**EXERCISE DESCRIPTION**
Set down the line that contains "right wrist: (278, 271)" and every line after it to the end of the entries, exactly as they stand and nothing more.

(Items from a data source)
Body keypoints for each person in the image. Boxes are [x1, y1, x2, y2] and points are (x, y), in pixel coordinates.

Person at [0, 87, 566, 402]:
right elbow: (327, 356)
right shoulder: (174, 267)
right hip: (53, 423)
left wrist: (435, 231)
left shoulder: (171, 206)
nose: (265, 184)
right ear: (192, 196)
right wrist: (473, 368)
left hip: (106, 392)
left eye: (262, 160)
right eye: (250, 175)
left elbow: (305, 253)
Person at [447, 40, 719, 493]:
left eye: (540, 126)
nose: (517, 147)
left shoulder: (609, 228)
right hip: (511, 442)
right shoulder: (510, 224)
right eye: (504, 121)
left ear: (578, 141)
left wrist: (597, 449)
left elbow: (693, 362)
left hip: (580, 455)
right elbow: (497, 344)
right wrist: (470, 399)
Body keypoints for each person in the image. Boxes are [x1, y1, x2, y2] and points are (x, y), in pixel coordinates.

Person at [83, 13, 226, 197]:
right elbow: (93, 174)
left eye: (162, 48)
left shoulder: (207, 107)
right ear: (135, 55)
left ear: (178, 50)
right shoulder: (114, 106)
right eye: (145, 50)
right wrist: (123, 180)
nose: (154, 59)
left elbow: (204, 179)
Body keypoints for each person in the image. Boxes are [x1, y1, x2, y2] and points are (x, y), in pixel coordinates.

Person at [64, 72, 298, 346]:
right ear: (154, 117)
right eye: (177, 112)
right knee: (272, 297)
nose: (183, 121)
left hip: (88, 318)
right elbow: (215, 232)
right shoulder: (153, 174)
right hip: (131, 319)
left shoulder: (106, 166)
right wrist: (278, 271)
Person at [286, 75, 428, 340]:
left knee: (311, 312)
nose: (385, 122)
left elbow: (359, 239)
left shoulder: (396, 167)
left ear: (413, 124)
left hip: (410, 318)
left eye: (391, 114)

**TASK OUTPUT**
right wrist: (278, 271)
Person at [286, 75, 428, 340]:
left knee: (311, 312)
nose: (385, 122)
left elbow: (359, 239)
left shoulder: (396, 167)
left ear: (413, 124)
left hip: (410, 318)
left eye: (391, 114)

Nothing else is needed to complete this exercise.